* **Assignment**: All records below must be written out exactly, with the pictures excluded.

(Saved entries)
+ + + + + + +
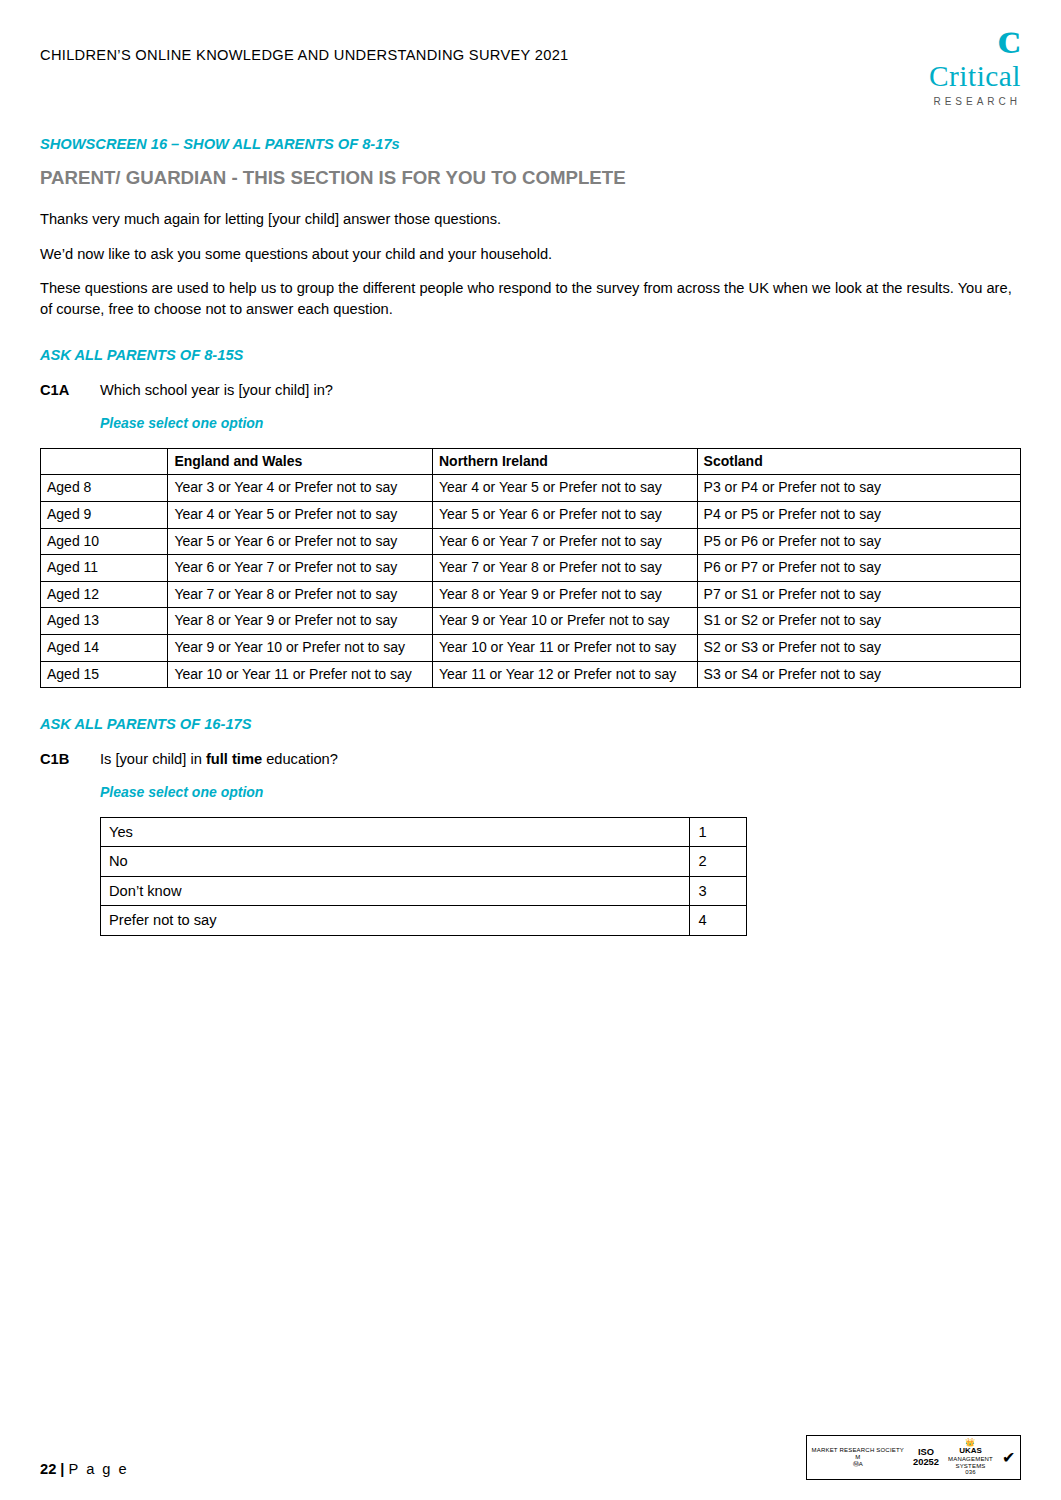CHILDREN’S ONLINE KNOWLEDGE AND UNDERSTANDING SURVEY 2021
ᴄ
Critical
RESEARCH
SHOWSCREEN 16 – SHOW ALL PARENTS OF 8-17s
PARENT/ GUARDIAN - THIS SECTION IS FOR YOU TO COMPLETE
Thanks very much again for letting [your child] answer those questions.
We’d now like to ask you some questions about your child and your household.
These questions are used to help us to group the different people who respond to the survey from across the UK when we look at the results. You are, of course, free to choose not to answer each question.
ASK ALL PARENTS OF 8-15S
C1A
Which school year is [your child] in?
Please select one option
| | England and Wales | Northern Ireland | Scotland |
| --- | --- | --- | --- |
| Aged 8 | Year 3 or Year 4 or Prefer not to say | Year 4 or Year 5 or Prefer not to say | P3 or P4 or Prefer not to say |
| Aged 9 | Year 4 or Year 5 or Prefer not to say | Year 5 or Year 6 or Prefer not to say | P4 or P5 or Prefer not to say |
| Aged 10 | Year 5 or Year 6 or Prefer not to say | Year 6 or Year 7 or Prefer not to say | P5 or P6 or Prefer not to say |
| Aged 11 | Year 6 or Year 7 or Prefer not to say | Year 7 or Year 8 or Prefer not to say | P6 or P7 or Prefer not to say |
| Aged 12 | Year 7 or Year 8 or Prefer not to say | Year 8 or Year 9 or Prefer not to say | P7 or S1 or Prefer not to say |
| Aged 13 | Year 8 or Year 9 or Prefer not to say | Year 9 or Year 10 or Prefer not to say | S1 or S2 or Prefer not to say |
| Aged 14 | Year 9 or Year 10 or Prefer not to say | Year 10 or Year 11 or Prefer not to say | S2 or S3 or Prefer not to say |
| Aged 15 | Year 10 or Year 11 or Prefer not to say | Year 11 or Year 12 or Prefer not to say | S3 or S4 or Prefer not to say |
ASK ALL PARENTS OF 16-17S
C1B
Is [your child] in full time education?
Please select one option
| Yes | 1 |
| No | 2 |
| Don’t know | 3 |
| Prefer not to say | 4 |
22 | P a g e
MARKET RESEARCH SOCIETY
M
ⓂA
ISO
20252
👑
UKAS
MANAGEMENT
SYSTEMS
036
✔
+ + + + + + +
* **Output below**:
CHILDREN’S ONLINE KNOWLEDGE AND UNDERSTANDING SURVEY 2021
ᴄ
Critical
RESEARCH
SHOWSCREEN 16 – SHOW ALL PARENTS OF 8-17s
PARENT/ GUARDIAN - THIS SECTION IS FOR YOU TO COMPLETE
Thanks very much again for letting [your child] answer those questions.
We’d now like to ask you some questions about your child and your household.
These questions are used to help us to group the different people who respond to the survey from across the UK when we look at the results. You are, of course, free to choose not to answer each question.
ASK ALL PARENTS OF 8-15S
C1A
Which school year is [your child] in?
Please select one option
| | England and Wales | Northern Ireland | Scotland |
| --- | --- | --- | --- |
| Aged 8 | Year 3 or Year 4 or Prefer not to say | Year 4 or Year 5 or Prefer not to say | P3 or P4 or Prefer not to say |
| Aged 9 | Year 4 or Year 5 or Prefer not to say | Year 5 or Year 6 or Prefer not to say | P4 or P5 or Prefer not to say |
| Aged 10 | Year 5 or Year 6 or Prefer not to say | Year 6 or Year 7 or Prefer not to say | P5 or P6 or Prefer not to say |
| Aged 11 | Year 6 or Year 7 or Prefer not to say | Year 7 or Year 8 or Prefer not to say | P6 or P7 or Prefer not to say |
| Aged 12 | Year 7 or Year 8 or Prefer not to say | Year 8 or Year 9 or Prefer not to say | P7 or S1 or Prefer not to say |
| Aged 13 | Year 8 or Year 9 or Prefer not to say | Year 9 or Year 10 or Prefer not to say | S1 or S2 or Prefer not to say |
| Aged 14 | Year 9 or Year 10 or Prefer not to say | Year 10 or Year 11 or Prefer not to say | S2 or S3 or Prefer not to say |
| Aged 15 | Year 10 or Year 11 or Prefer not to say | Year 11 or Year 12 or Prefer not to say | S3 or S4 or Prefer not to say |
ASK ALL PARENTS OF 16-17S
C1B
Is [your child] in full time education?
Please select one option
| Yes | 1 |
| No | 2 |
| Don’t know | 3 |
| Prefer not to say | 4 |
22 | P a g e
MARKET RESEARCH SOCIETY
M
ⓂA
ISO
20252
👑
UKAS
MANAGEMENT
SYSTEMS
036
✔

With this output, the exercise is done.